── Supplied data
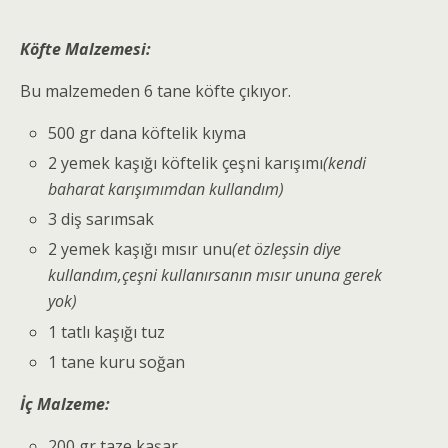
Köfte Malzemesi:
Bu malzemeden 6 tane köfte çıkıyor.
500 gr dana köftelik kıyma
2 yemek kaşığı köftelik çeşni karışımı
(kendi
baharat karışımımdan kullandım)
3 diş sarımsak
2 yemek kaşığı mısır unu
(et özleşsin diye
kullandım,çeşni kullanırsanın mısır ununa gerek
yok)
1 tatlı kaşığı tuz
1 tane kuru soğan
İç Malzeme:
200 gr taze kaşar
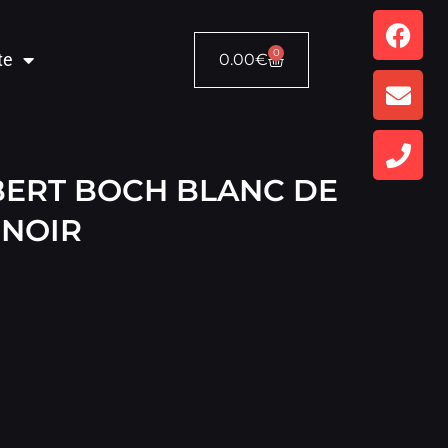
0
te
0.00
€
BERT BOCH BLANC DE
NOIR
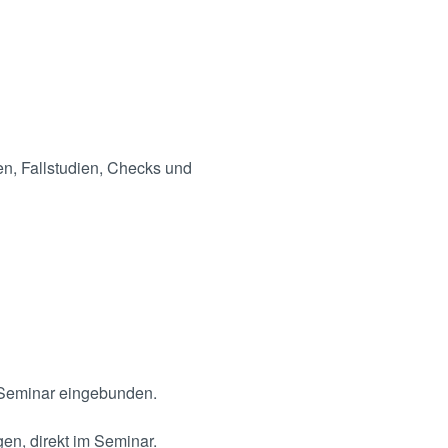
en, Fallstudien, Checks und
r Seminar eingebunden.
en, direkt im Seminar.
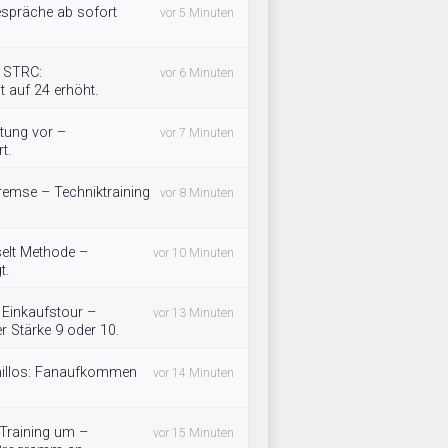
gespräche ab sofort
vor 5 Minuten
B STRC:
vor 6 Minuten
t auf 24 erhöht.
htung vor –
vor 7 Minuten
t.
 Bremse – Techniktraining
vor 8 Minuten
selt Methode –
vor 10 Minuten
t.
f Einkaufstour –
vor 13 Minuten
 Stärke 9 oder 10.
omillos: Fanaufkommen
vor 14 Minuten
 Training um –
vor 15 Minuten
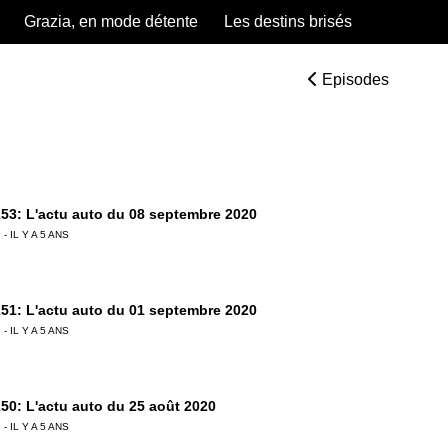
Grazia, en mode détente
Les destins brisés
Episodes
53: L'actu auto du 08 septembre 2020
 - IL Y A 5 ANS
51: L'actu auto du 01 septembre 2020
 - IL Y A 5 ANS
50: L'actu auto du 25 août 2020
 - IL Y A 5 ANS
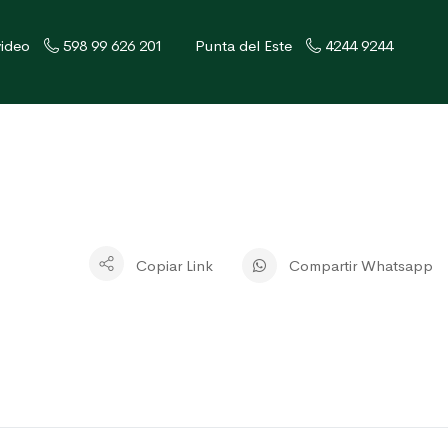
ideo
598 99 626 201
Punta del Este
4244 9244
Copiar Link
Compartir Whatsapp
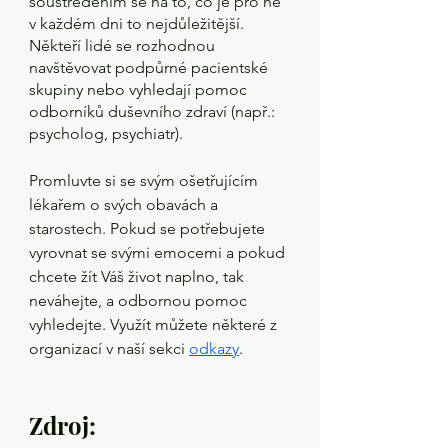
soustředěním se na to, co je pro ně 
v každém dni to nejdůležitější. 
Někteří lidé se rozhodnou 
navštěvovat podpůrné pacientské 
skupiny nebo vyhledají pomoc 
odborníků duševního zdraví (např.: 
psycholog, psychiatr).
Promluvte si se svým ošetřujícím 
lékařem o svých obavách a 
starostech. Pokud se potřebujete 
vyrovnat se svými emocemi a pokud 
chcete žít Váš život naplno, tak 
neváhejte, a odbornou pomoc 
vyhledejte. Využít můžete některé z 
organizací v naší sekci 
odkazy
.
Zdroj:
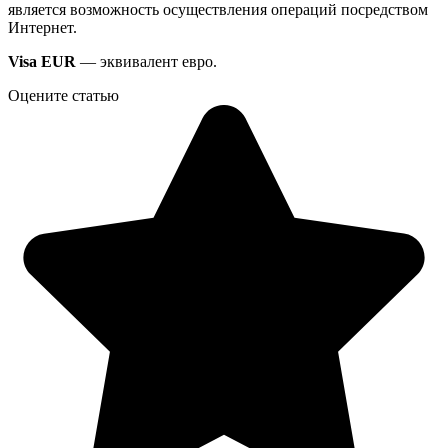
является возможность осуществления операций посредством
Интернет.
Visa EUR
— эквивалент евро.
Оцените статью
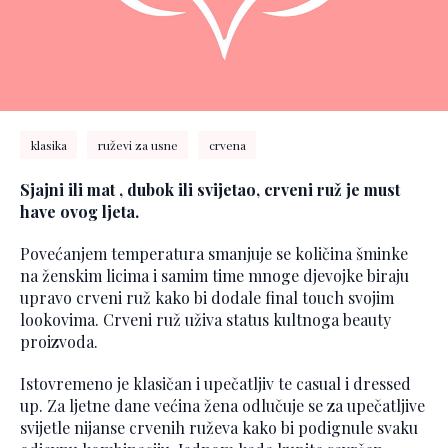
klasika
ruževi za usne
crvena
Sjajni ili mat , dubok ili svijetao, crveni ruž je must
have ovog ljeta.
Povećanjem temperatura smanjuje se količina šminke
na ženskim licima i samim time mnoge djevojke biraju
upravo crveni ruž kako bi dodale final touch svojim
lookovima. Crveni ruž uživa status kultnoga beauty
proizvoda.
Istovremeno je klasičan i upečatljiv te casual i dressed
up. Za ljetne dane većina žena odlučuje se za upečatljive
svijetle nijanse crvenih ruževa kako bi podignule svaku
────
- [Problem requirements]:
Write out the text of all the records above, line for line and unchanged, leaving the pictures out of your answer.

- [Response]:
Köfte Malzemesi:
Bu malzemeden 6 tane köfte çıkıyor.
500 gr dana köftelik kıyma
2 yemek kaşığı köftelik çeşni karışımı
(kendi
baharat karışımımdan kullandım)
3 diş sarımsak
2 yemek kaşığı mısır unu
(et özleşsin diye
kullandım,çeşni kullanırsanın mısır ununa gerek
yok)
1 tatlı kaşığı tuz
1 tane kuru soğan
İç Malzeme:
200 gr taze kaşar
0
te
0.00
€
BERT BOCH BLANC DE
NOIR
en, Fallstudien, Checks und
r Seminar eingebunden.
en, direkt im Seminar.
gespräche ab sofort
vor 5 Minuten
B STRC:
vor 6 Minuten
t auf 24 erhöht.
htung vor –
vor 7 Minuten
t.
 Bremse – Techniktraining
vor 8 Minuten
selt Methode –
vor 10 Minuten
t.
f Einkaufstour –
vor 13 Minuten
 Stärke 9 oder 10.
omillos: Fanaufkommen
vor 14 Minuten
 Training um –
vor 15 Minuten
Grazia, en mode détente
Les destins brisés
Episodes
53: L'actu auto du 08 septembre 2020
 - IL Y A 5 ANS
51: L'actu auto du 01 septembre 2020
 - IL Y A 5 ANS
50: L'actu auto du 25 août 2020
 - IL Y A 5 ANS
ideo
598 99 626 201
Punta del Este
4244 9244
Copiar Link
Compartir Whatsapp
soustředěním se na to, co je pro ně 
v každém dni to nejdůležitější. 
Někteří lidé se rozhodnou 
navštěvovat podpůrné pacientské 
skupiny nebo vyhledají pomoc 
odborníků duševního zdraví (např.: 
psycholog, psychiatr).
Promluvte si se svým ošetřujícím 
lékařem o svých obavách a 
starostech. Pokud se potřebujete 
vyrovnat se svými emocemi a pokud 
chcete žít Váš život naplno, tak 
neváhejte, a odbornou pomoc 
vyhledejte. Využít můžete některé z 
organizací v naší sekci 
odkazy
.
Zdroj:
является возможность осуществления операций посредством
Интернет.
Visa EUR
— эквивалент евро.
Оцените статью
klasika
ruževi za usne
crvena
Sjajni ili mat , dubok ili svijetao, crveni ruž je must
have ovog ljeta.
Povećanjem temperatura smanjuje se količina šminke
na ženskim licima i samim time mnoge djevojke biraju
upravo crveni ruž kako bi dodale final touch svojim
lookovima. Crveni ruž uživa status kultnoga beauty
proizvoda.
Istovremeno je klasičan i upečatljiv te casual i dressed
up. Za ljetne dane većina žena odlučuje se za upečatljive
svijetle nijanse crvenih ruževa kako bi podignule svaku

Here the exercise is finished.